According to Flightradar24 data, the Boeing 737-800, owned by Ryanair’s subsidiary Malta Air, proceeded through Italian, Austrian, Czech and Polish airspaces, and took a turn east shortly before entering Lithuanian airspace. 

Around 8:14 pm GMT it entered Belarusian airspace near Lida and spent four minutes there, turning north and reentering Lithuanian airspace before landing at VNO. 

According to Aerotelegraph, which reported the story first, the flightpath was changed to avoid severe thunderstorms. 

The LightningMaps.org website indeed shows heavy storms in and around southern Lithuania on August 25, which likely prompted the pilots to briefly change their course. 

This was the first time a Ryanair aircraft had entered Belarusian airspace since May 2021, when Belarusian authorities diverted the carrier’s aircraft. 

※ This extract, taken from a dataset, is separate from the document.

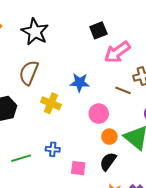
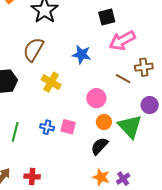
blue star: (80, 83) -> (82, 54), moved
green line: (21, 158) -> (15, 132), turned -66
pink square: (78, 168) -> (68, 127), moved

In that incident, FR4978 landed in Minsk (MSQ) after what was later found out to be a fake bomb threat, engineered by Belarusian authorities.  

Belarusian oppositional activist Roman Protasevich and his girlfriend Sofia Sapiega were arrested immediately after the landing. 

In July 2022, the International Civil Aviation Organization (ICAO) issued a report which condemned Belarus for endangering the safety of the flight with a deliberately false bomb threat. 

The incident resulted in many European airlines, including Ryanair, starting to change their flight plans to avoid Belarusian airspace.